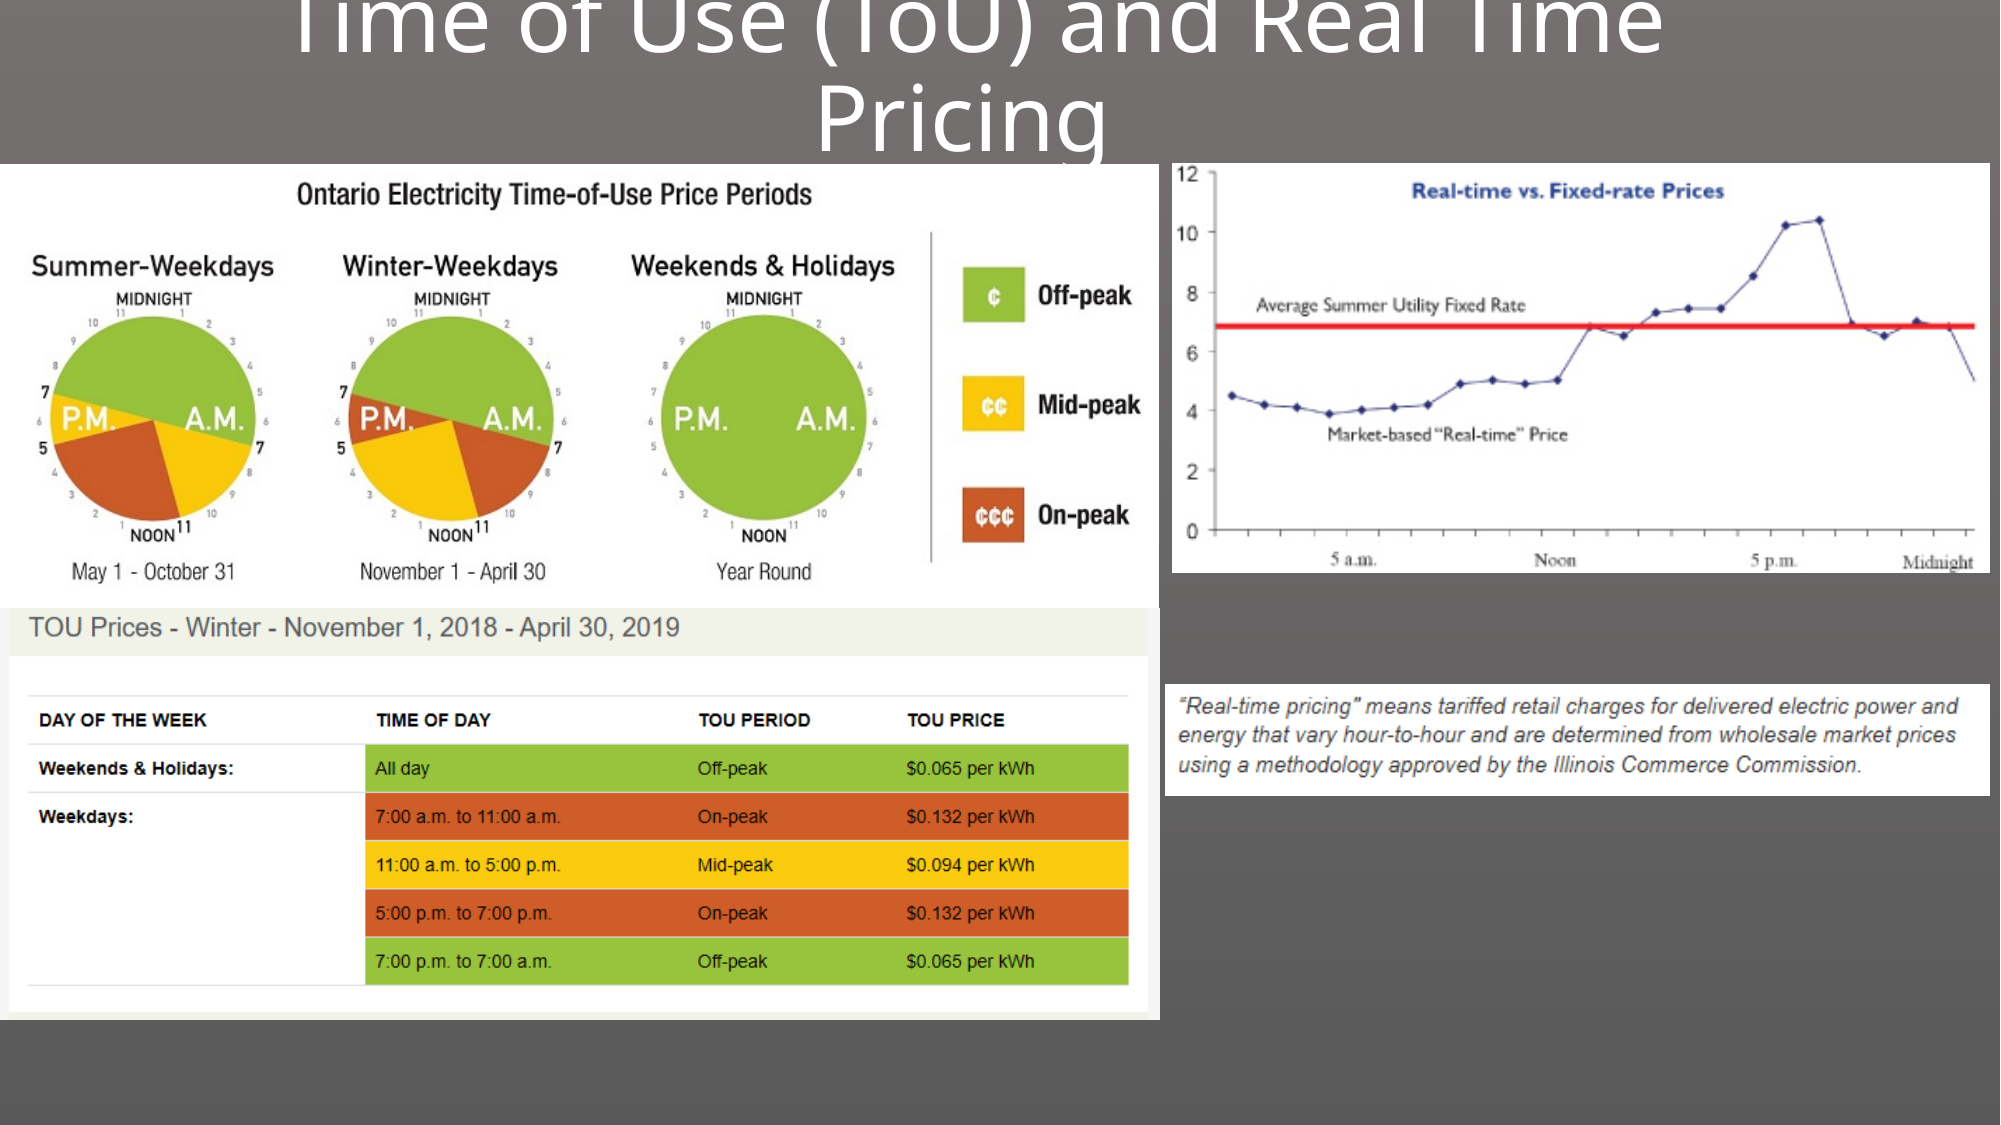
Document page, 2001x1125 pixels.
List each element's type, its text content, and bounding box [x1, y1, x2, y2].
***
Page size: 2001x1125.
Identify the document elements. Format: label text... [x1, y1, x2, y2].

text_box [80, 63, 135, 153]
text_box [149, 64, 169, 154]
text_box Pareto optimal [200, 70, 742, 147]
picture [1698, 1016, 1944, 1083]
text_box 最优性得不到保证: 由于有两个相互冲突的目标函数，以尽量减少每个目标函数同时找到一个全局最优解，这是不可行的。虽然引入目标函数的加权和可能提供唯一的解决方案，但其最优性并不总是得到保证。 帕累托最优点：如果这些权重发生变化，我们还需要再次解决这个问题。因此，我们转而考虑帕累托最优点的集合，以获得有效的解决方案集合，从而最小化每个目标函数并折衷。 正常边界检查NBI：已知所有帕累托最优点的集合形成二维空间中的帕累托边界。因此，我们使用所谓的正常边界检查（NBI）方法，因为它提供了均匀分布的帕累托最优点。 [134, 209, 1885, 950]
***
| What you will do |
From the listing above, return the lines starting at the one with "Document page, 2001x1125 pixels." and ending at the one with "List each element's", both kept, exactly as they appear and nothing more.

| Worked solution |
Document page, 2001x1125 pixels.
List each element's type, its text content, and bounding box [x1, y1, x2, y2].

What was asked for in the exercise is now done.